Под опекой - страница 26



Искусство одновременно и успокаивало Таню, и тревожило. Повседневные заботы, накопившееся раздражение, усталость после учебного года постепенно испарялись, погружались в краски полотен. Картины смывали душевную грязь и копоть. Созерцая, девочка ощущала, что внутренне очищается. Но, по иронии, наибольшее впечатление на нее произвел не Триптих Бэкона – алая жемчужина выставки, а маленькая картина одного из участников Лондонской школы – «Автопортрет с чертополохом» Люсьена Фрейда. Изображенный на переднем плане колючий листок напомнил Крапивиной ее саму. Она тоже чувствовала себя оторванной от корней и собранной чьей-то рукой для гербария. Со второго плана смотрел человек – автопортрет художника. Его настороженный, проницательный взгляд словно пытался что-то сказать, предупредить. Но, видно, человек на картине был лишен дара речи, его немым посланием был лист чертополоха. Но что это могло бы значить, девочка не знала.

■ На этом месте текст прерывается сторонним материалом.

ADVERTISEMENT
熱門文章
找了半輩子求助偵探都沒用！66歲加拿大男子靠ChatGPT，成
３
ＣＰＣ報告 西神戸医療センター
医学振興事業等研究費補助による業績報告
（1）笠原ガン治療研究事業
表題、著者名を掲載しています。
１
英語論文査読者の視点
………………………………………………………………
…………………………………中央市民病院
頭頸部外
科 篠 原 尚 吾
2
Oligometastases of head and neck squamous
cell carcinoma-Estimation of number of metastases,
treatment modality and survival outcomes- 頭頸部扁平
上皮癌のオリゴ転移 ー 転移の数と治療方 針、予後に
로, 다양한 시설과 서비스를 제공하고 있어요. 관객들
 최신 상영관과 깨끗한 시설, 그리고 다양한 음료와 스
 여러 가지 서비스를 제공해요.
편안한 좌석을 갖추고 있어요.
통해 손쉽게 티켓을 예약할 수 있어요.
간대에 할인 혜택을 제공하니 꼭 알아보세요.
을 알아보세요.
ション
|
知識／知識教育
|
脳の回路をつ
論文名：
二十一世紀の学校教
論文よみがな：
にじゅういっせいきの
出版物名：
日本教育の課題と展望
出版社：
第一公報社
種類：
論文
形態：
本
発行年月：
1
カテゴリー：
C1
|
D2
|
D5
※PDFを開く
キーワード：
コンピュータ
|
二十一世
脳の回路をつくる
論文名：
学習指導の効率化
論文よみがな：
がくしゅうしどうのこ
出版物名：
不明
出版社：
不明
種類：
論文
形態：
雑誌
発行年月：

Она отошла от произведения, чтобы уступить место другим зрителям. Таня не любила уходить в картину слишком далеко. Дорога обратно отнимала много сил. К тому же «Чертополох» не может сказать ничего определенного, адресованного только ей, ведь полотно создавалось для множества глаз и умов. Бесполезно искать в высоком искусстве личные послания, оно всегда говорит лишь о самом себе.

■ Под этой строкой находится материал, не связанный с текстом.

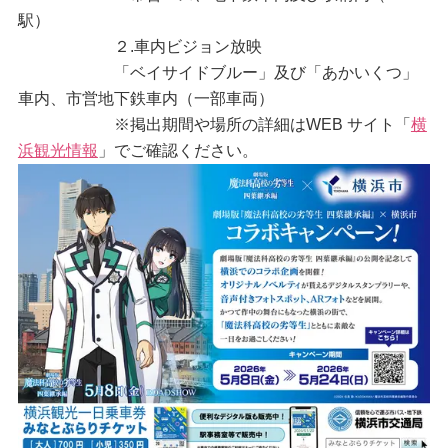
駅）
２.車内ビジョン放映
「ベイサイドブルー」及び「あかいくつ」
車内、市営地下鉄車内（一部車両）
※掲出期間や場所の詳細はWEB サイト「
横
浜観光情報
」でご確認ください。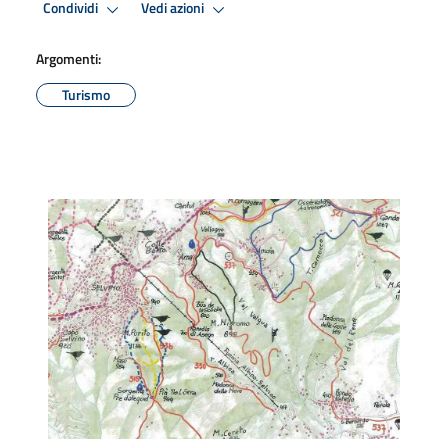
Condividi
Vedi azioni
Argomenti:
Turismo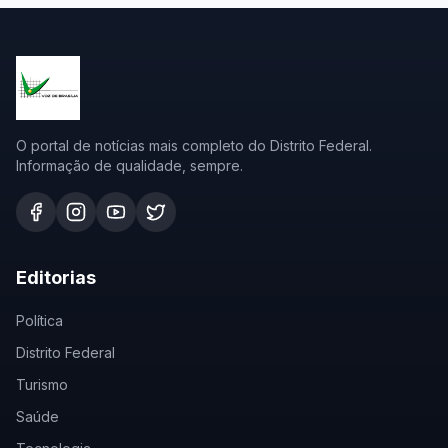
O portal de notícias mais completo do Distrito Federal.
Informação de qualidade, sempre.
Editorias
Política
Distrito Federal
Turismo
Saúde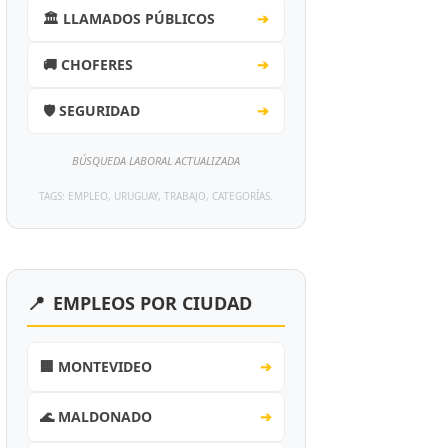
🏛️ LLAMADOS PÚBLICOS
➔
🚚 CHOFERES
➔
🛡️ SEGURIDAD
➔
BÚSQUEDA LABORAL ACTUALIZADA
TAGS: EMPLEO, URUGUAY, TRABAJO, CATEGORÍAS.
📍
EMPLEOS POR CIUDAD
🏢 MONTEVIDEO
➔
🌊 MALDONADO
➔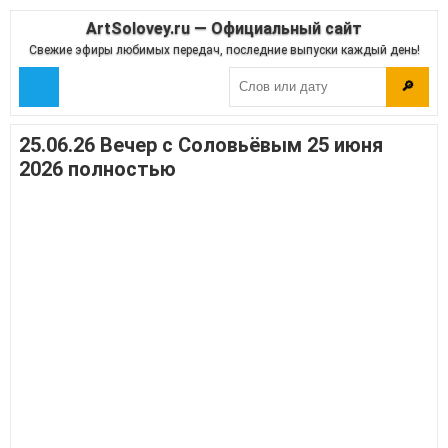
ArtSolovey.ru — Официальный сайт
Свежие эфиры любимых передач, последние выпуски каждый день!
🔎
25.06.26 Вечер с Соловьёвым 25 июня
2026 полностью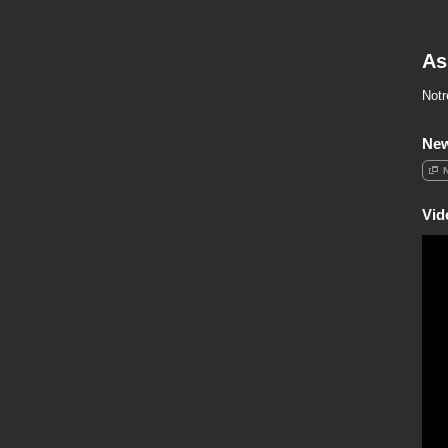
As
Notr
Ne
Vid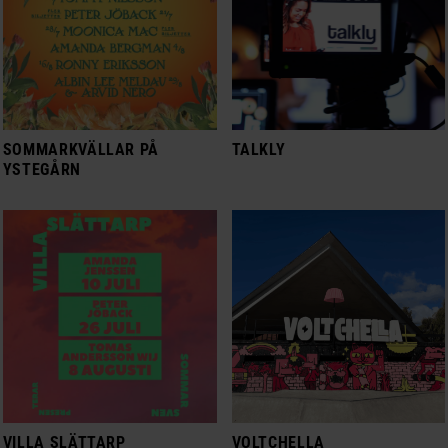
SOMMARKVÄLLAR PÅ
TALKLY
YSTEGÅRN
VILLA SLÄTTARP
VOLTCHELLA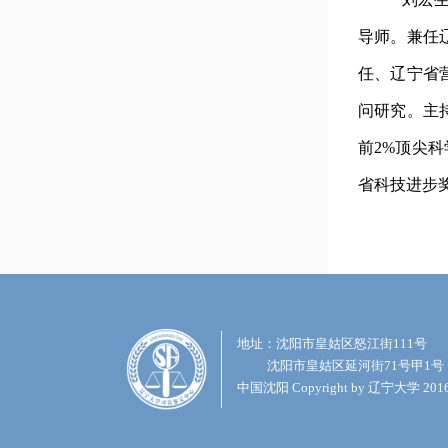
导师。兼任
任、辽宁省
问研究。主
前
2%顶尖
省科技进步
地址：沈阳市皇姑区怒江街111号
沈阳市皇姑区延河街71号甲1号
中国沈阳 Copyright by 辽宁大学 20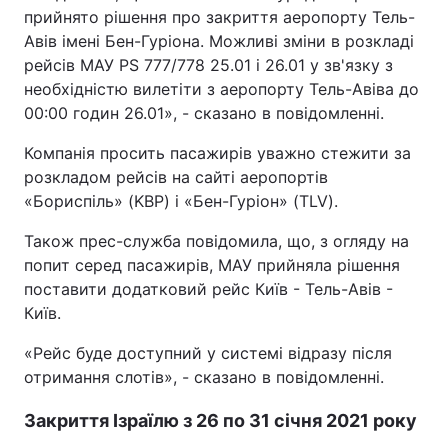
прийнято рішення про закриття аеропорту Тель-
Тема оформлення
Авів імені Бен-Гуріона. Можливі зміни в розкладі
рейсів МАУ PS 777/778 25.01 і 26.01 у зв'язку з
необхідністю вилетіти з аеропорту Тель-Авіва до
00:00 годин 26.01», - сказано в повідомленні.
Компанія просить пасажирів уважно стежити за
розкладом рейсів на сайті аеропортів
«Бориспіль» (KBP) і «Бен-Гуріон» (TLV).
Також прес-служба повідомила, що, з огляду на
попит серед пасажирів, МАУ прийняла рішення
поставити додатковий рейс Київ - Тель-Авів -
Київ.
«Рейс буде доступний у системі відразу після
отримання слотів», - сказано в повідомленні.
Закриття Ізраїлю з 26 по 31 січня 2021 року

Отойдя от понравившейся картины, Крапивина зашла в небольшую, сконструированную на время выставки комнатку, где располагался Триптих. Оказавшись внутри, девочка на секунду представила себя в заброшенной хижине из какой-нибудь страшилки. Красные стены, красный фон Триптиха, теснота. Из-за ограниченного пространства картины действовали еще острее, почти обескураживающе. Три больших полотна возвышались над зрителем в тесной алой кабинке. Оказавшись внутри, понимаешь, что попался в ловушку.

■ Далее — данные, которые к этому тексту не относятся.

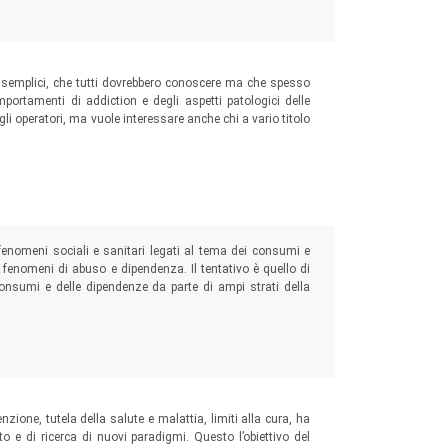
e semplici, che tutti dovrebbero conoscere ma che spesso
portamenti di addiction e degli aspetti patologici delle
 gli operatori, ma vuole interessare anche chi a vario titolo
enomeni sociali e sanitari legati al tema dei consumi e
ai fenomeni di abuso e dipendenza. Il tentativo è quello di
 consumi e delle dipendenze da parte di ampi strati della
zione, tutela della salute e malattia, limiti alla cura, ha
 e di ricerca di nuovi paradigmi. Questo l’obiettivo del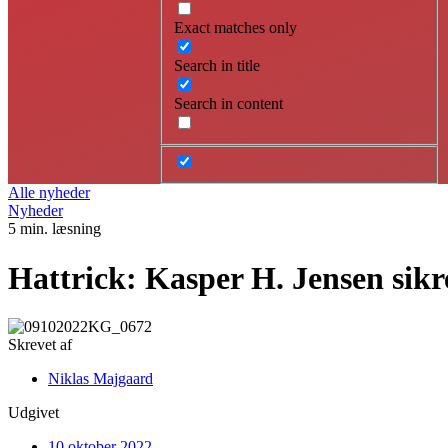
Exact matches only
Search in title
Search in content
Alle nyheder
Nyheder
5 min. læsning
Hattrick: Kasper H. Jensen sik
Skrevet af
Niklas Majgaard
Udgivet
10 oktober 2022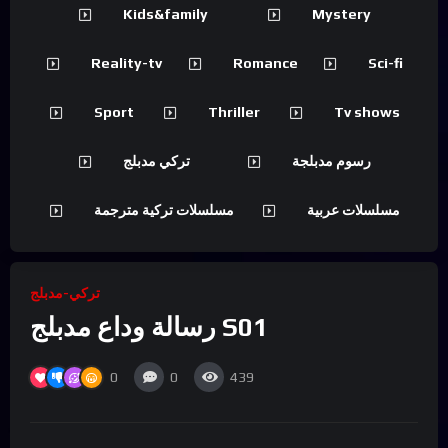
Kids&family
Mystery
Reality-tv
Romance
Sci-fi
Sport
Thriller
Tv shows
رسوم مدبلجة
تركي مدبلج
مسلسلات عربية
مسلسلات تركية مترجمة
تركي-مدبلج
رسالة وداع مدبلج S01
0
0
439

Таня захотела тут же выйти в основной зал, но в эту минуту громко брякнул мобильный телефон. Девочка испуганно вздрогнула и взглянула на экран. Сообщение от Владимира: «Я прочел твой дневник. Это вышло случайно. Возвращайся поскорее».

Крапивина почувствовала, как ее сердце глухо и сильно забилось, спина похолодела. Девочка выскочила из комнатки в основной зал. Вид у нее был перепуганный, ошарашенный. Другие посетители странно на нее посматривали. Таня еще не обошла всю выставку, но время поджимало. Девочка резко повернула к выходу. Оставаться не было смысла, Крапивина все равно сейчас не могла ни о чем думать, кроме дневника.

Она же его прятала! Как Владимир мог его найти да еще прочитать? К тому же случайно. Как это вообще?! Таня вела дневник в обычной школьной тетради. Даже попавшись под руку, она не должна была вызвать подозрений или желание пролистать страницы.

Сбежав по лестнице, Таня бросилась к дверям. В глаза ударил солнечный свет. Прекрасная погода, как раз для прогулок по городу, но девочке всюду мерещились дурные знамения. Солнце вышло из-за облаков, как вышел наружу ее секрет. Спускаясь в метро, Крапивина еле нашла в сумке проездной билет: пальцы у нее тряслись, словно ее лихорадило. Хотя чего ей на самом деле бояться?

Дневник – выдумка, нелепые фантазии девочки пубертатного возраста. Таня влетела в вагон, проскочив в закрывающиеся двери. Пассажиры мельком оглядели ее, осуждая за глупый поступок. Кто-то уже выставил руку, чтоб придержать двери, и чуть не ушиб себе пальцы. В вагоне было несколько свободных мест. Но Крапивиной не хватило сил усадить себя. Она прошла в другую часть вагона только за тем, чтобы снять стресс. Ей казалось, что движение помогает выплеснуть лишний адреналин. А его было столько, будто девочке предстояло убегать от разъяренного медведя. Хотя от хищников убегать – лишь подзадоривать.